__Records for processing__:
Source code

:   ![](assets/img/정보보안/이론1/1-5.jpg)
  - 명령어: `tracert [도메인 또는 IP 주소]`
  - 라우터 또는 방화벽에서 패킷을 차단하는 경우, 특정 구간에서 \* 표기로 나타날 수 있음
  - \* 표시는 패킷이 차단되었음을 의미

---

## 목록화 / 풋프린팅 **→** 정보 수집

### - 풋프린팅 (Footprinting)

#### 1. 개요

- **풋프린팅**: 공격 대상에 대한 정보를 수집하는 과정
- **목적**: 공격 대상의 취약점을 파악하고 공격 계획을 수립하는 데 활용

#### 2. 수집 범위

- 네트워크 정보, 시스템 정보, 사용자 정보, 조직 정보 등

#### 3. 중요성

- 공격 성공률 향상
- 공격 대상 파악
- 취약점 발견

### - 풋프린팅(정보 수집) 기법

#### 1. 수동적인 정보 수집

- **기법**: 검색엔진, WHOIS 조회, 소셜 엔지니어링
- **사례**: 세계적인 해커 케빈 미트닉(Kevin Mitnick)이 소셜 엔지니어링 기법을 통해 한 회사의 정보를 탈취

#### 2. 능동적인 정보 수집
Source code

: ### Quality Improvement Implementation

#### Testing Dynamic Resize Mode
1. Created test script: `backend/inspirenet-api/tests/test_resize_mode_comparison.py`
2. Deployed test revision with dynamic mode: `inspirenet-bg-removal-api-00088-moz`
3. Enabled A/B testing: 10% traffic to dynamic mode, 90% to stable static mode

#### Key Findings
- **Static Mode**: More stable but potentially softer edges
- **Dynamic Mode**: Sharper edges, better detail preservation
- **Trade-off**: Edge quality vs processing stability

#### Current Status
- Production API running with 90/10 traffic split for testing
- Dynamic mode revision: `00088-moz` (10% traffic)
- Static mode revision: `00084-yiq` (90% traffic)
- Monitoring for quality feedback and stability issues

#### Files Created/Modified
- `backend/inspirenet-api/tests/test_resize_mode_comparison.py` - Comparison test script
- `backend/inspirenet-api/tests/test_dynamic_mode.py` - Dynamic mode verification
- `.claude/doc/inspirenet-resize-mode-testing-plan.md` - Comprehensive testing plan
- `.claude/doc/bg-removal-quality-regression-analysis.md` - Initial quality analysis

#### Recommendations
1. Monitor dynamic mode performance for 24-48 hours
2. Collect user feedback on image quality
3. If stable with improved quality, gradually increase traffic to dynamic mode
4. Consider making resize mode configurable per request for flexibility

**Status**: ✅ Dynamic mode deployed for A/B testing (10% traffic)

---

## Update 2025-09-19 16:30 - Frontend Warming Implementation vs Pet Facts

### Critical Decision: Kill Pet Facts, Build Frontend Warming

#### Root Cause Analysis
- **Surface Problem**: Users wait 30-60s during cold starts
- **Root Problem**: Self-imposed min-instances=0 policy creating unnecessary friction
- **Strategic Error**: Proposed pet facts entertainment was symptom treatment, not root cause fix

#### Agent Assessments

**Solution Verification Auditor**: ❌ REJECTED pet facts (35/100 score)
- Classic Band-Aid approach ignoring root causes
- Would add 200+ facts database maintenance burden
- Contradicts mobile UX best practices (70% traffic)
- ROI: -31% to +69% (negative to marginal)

__Assignment__: Copy out all of the lines above again, keeping every character the same.

__Response box__:
Source code

:   ![](assets/img/정보보안/이론1/1-5.jpg)
  - 명령어: `tracert [도메인 또는 IP 주소]`
  - 라우터 또는 방화벽에서 패킷을 차단하는 경우, 특정 구간에서 \* 표기로 나타날 수 있음
  - \* 표시는 패킷이 차단되었음을 의미

---

## 목록화 / 풋프린팅 **→** 정보 수집

### - 풋프린팅 (Footprinting)

#### 1. 개요

- **풋프린팅**: 공격 대상에 대한 정보를 수집하는 과정
- **목적**: 공격 대상의 취약점을 파악하고 공격 계획을 수립하는 데 활용

#### 2. 수집 범위

- 네트워크 정보, 시스템 정보, 사용자 정보, 조직 정보 등

#### 3. 중요성

- 공격 성공률 향상
- 공격 대상 파악
- 취약점 발견

### - 풋프린팅(정보 수집) 기법

#### 1. 수동적인 정보 수집

- **기법**: 검색엔진, WHOIS 조회, 소셜 엔지니어링
- **사례**: 세계적인 해커 케빈 미트닉(Kevin Mitnick)이 소셜 엔지니어링 기법을 통해 한 회사의 정보를 탈취

#### 2. 능동적인 정보 수집
Source code

: ### Quality Improvement Implementation

#### Testing Dynamic Resize Mode
1. Created test script: `backend/inspirenet-api/tests/test_resize_mode_comparison.py`
2. Deployed test revision with dynamic mode: `inspirenet-bg-removal-api-00088-moz`
3. Enabled A/B testing: 10% traffic to dynamic mode, 90% to stable static mode

#### Key Findings
- **Static Mode**: More stable but potentially softer edges
- **Dynamic Mode**: Sharper edges, better detail preservation
- **Trade-off**: Edge quality vs processing stability

#### Current Status
- Production API running with 90/10 traffic split for testing
- Dynamic mode revision: `00088-moz` (10% traffic)
- Static mode revision: `00084-yiq` (90% traffic)
- Monitoring for quality feedback and stability issues

#### Files Created/Modified
- `backend/inspirenet-api/tests/test_resize_mode_comparison.py` - Comparison test script
- `backend/inspirenet-api/tests/test_dynamic_mode.py` - Dynamic mode verification
- `.claude/doc/inspirenet-resize-mode-testing-plan.md` - Comprehensive testing plan
- `.claude/doc/bg-removal-quality-regression-analysis.md` - Initial quality analysis

#### Recommendations
1. Monitor dynamic mode performance for 24-48 hours
2. Collect user feedback on image quality
3. If stable with improved quality, gradually increase traffic to dynamic mode
4. Consider making resize mode configurable per request for flexibility

**Status**: ✅ Dynamic mode deployed for A/B testing (10% traffic)

---

## Update 2025-09-19 16:30 - Frontend Warming Implementation vs Pet Facts

### Critical Decision: Kill Pet Facts, Build Frontend Warming

#### Root Cause Analysis
- **Surface Problem**: Users wait 30-60s during cold starts
- **Root Problem**: Self-imposed min-instances=0 policy creating unnecessary friction
- **Strategic Error**: Proposed pet facts entertainment was symptom treatment, not root cause fix

#### Agent Assessments

**Solution Verification Auditor**: ❌ REJECTED pet facts (35/100 score)
- Classic Band-Aid approach ignoring root causes
- Would add 200+ facts database maintenance burden
- Contradicts mobile UX best practices (70% traffic)
- ROI: -31% to +69% (negative to marginal)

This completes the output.